Where does this all lead? Eventually,
to a land and a people who operate their society in a very different way at a
much more modest scale. The task of reorganizing our national life is immense. (There
will be plenty to do, so don’t worry about that.) You can forget about the
grandiose techno-narcissistic visions of electrified motoring and a robotic
nirvana of perpetual sex-crazed leisure. Everything we do has to be downscaled,
from whatever manufacturing we can cobble back together to rebuilding
commercial ecosystems at a finer grain from region to region — in other words,
what we now call small business, geared locally.
Expect
giant AgriBiz to founder on a shortage of capital, especially, and expect
smaller farms to organize emergently, worked by more humans working together.
That is, if we want to keep eating. Expect the small towns in the well-watered
parts of the country to revive while the groaning metroplexes spiral down into
entropic sclerosis. Consider the value of our vast inland waterway system and
the opportunities to move goods on them, when the trucking industry unravels.
Consider lending a hand at rebuilding the railroad system in this country.

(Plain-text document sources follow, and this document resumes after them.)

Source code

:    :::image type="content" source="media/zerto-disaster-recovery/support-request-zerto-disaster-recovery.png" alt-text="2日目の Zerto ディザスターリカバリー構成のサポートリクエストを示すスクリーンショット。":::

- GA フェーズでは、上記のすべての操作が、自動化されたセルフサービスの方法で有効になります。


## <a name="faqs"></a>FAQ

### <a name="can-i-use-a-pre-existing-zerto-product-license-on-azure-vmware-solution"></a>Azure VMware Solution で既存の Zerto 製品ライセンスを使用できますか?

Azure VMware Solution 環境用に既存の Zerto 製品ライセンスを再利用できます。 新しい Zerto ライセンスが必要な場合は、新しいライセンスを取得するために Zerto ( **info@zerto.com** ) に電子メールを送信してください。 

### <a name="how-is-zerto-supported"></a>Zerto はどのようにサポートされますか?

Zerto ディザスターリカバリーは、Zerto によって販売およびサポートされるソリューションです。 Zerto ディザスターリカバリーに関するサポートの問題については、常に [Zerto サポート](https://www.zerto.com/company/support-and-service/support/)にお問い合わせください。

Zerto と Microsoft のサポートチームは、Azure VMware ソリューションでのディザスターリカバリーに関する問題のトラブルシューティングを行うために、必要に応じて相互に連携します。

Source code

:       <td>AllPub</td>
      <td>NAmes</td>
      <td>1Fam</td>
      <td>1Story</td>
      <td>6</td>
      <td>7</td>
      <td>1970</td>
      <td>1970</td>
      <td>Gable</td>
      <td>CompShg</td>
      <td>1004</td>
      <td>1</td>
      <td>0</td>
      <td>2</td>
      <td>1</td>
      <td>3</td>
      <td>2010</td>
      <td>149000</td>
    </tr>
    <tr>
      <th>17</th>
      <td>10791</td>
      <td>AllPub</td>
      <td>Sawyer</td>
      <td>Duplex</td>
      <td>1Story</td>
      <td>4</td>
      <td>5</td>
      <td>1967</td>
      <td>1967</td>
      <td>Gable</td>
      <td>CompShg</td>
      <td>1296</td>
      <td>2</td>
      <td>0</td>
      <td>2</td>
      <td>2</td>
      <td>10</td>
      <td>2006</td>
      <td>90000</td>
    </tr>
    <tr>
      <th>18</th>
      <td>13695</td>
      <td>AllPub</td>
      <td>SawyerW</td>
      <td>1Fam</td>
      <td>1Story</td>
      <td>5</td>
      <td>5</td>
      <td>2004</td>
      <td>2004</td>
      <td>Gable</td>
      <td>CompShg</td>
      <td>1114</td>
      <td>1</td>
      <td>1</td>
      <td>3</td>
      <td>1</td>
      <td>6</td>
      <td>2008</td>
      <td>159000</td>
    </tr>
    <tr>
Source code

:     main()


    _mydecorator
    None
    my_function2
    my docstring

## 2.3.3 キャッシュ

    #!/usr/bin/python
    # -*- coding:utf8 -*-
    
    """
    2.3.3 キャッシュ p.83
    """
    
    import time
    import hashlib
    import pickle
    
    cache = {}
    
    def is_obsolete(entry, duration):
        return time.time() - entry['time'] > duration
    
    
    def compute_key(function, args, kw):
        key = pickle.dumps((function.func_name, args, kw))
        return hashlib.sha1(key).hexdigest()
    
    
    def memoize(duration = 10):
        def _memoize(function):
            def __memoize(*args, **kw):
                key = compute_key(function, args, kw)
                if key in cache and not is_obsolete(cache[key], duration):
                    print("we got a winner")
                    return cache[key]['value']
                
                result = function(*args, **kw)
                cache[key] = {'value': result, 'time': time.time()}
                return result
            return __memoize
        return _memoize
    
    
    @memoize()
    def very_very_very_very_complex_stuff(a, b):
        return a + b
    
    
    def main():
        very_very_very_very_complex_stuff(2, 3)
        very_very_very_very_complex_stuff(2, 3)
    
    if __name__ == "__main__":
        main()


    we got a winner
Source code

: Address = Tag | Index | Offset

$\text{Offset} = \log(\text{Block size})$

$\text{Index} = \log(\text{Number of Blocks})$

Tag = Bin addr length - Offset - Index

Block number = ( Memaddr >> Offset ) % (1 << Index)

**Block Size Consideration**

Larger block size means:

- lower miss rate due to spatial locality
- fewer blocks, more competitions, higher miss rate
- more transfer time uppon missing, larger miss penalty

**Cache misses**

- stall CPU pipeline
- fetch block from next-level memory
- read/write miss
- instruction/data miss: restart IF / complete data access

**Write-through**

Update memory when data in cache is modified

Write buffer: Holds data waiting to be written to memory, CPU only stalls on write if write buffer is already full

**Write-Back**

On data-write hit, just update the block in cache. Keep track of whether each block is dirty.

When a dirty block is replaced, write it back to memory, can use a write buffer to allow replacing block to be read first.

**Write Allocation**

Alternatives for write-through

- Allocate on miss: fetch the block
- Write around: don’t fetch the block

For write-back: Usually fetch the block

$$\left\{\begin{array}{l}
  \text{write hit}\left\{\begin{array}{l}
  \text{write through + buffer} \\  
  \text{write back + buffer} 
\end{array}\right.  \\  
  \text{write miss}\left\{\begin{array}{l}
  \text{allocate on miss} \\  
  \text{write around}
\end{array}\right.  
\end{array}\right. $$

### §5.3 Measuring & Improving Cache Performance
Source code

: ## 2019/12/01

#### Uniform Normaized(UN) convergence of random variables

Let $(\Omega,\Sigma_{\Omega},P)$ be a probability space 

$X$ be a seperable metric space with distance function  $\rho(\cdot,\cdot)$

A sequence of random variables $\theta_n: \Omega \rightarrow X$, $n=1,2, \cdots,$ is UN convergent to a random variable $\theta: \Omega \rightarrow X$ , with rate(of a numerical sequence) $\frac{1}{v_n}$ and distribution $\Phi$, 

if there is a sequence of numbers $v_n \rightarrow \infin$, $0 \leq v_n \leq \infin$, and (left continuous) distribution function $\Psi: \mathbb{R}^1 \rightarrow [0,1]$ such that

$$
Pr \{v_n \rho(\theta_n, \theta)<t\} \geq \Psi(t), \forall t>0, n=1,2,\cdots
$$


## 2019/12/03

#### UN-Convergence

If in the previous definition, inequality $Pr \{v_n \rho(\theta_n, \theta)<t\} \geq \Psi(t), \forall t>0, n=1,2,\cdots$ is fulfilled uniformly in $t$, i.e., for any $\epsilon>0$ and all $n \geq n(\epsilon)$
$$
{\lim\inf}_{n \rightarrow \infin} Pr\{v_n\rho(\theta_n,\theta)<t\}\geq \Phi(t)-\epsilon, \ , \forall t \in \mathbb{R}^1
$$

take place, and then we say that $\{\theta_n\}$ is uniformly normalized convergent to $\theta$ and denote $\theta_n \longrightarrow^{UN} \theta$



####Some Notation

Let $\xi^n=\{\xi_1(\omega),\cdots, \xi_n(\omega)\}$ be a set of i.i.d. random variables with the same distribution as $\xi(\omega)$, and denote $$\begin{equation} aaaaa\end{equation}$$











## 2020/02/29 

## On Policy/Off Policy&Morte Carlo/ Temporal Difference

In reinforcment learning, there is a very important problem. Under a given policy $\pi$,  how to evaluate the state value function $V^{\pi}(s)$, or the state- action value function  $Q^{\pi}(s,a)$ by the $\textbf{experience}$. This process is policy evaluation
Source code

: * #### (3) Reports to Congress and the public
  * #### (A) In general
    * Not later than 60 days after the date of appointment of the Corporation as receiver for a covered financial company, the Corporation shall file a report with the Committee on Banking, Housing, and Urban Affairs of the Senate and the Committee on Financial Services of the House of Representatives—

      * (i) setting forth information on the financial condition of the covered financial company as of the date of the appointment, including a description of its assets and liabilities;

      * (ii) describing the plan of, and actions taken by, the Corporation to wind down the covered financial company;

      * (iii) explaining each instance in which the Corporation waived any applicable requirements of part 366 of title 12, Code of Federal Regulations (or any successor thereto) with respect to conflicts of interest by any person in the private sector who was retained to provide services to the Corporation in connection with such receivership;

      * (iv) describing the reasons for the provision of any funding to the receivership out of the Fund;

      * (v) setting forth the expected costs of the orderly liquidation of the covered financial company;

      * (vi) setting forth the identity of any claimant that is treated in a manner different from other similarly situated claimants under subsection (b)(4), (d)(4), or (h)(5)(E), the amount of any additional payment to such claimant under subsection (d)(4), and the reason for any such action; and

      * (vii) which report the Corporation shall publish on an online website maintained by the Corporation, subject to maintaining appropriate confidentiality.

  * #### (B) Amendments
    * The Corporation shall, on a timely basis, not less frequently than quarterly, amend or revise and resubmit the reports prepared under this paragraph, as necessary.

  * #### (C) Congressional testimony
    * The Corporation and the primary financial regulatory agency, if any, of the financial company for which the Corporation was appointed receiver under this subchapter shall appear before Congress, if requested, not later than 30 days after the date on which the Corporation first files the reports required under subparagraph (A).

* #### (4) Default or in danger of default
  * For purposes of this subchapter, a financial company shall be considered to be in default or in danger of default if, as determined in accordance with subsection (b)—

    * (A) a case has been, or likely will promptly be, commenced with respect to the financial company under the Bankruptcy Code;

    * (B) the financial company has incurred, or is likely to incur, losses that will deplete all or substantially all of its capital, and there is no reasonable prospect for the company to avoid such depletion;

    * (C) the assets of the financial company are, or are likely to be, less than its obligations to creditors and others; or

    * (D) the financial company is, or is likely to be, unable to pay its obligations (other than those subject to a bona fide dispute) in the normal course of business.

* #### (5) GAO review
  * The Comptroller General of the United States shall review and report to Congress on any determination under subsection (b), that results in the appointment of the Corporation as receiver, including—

There will be economic roles and social
roles for all those willing to step up to some responsibility. Young people may
see tremendous opportunity replacing the wounded economic dinosaurs wobbling
across the landscape. It’ll be all about going local and regional and making
yourself useful in exchange for a livelihood and the esteem of others around
you — aka, your community. Government has been working tirelessly to make
itself superfluous, if not completely ineffectual, impotent, and rather
loathsome in the face of this crisis that has been slowly-but-visibly building
for half a century. Something old and played-out is limping offstage, and
something new is stepping on. Aren’t you glad you watched all those debates?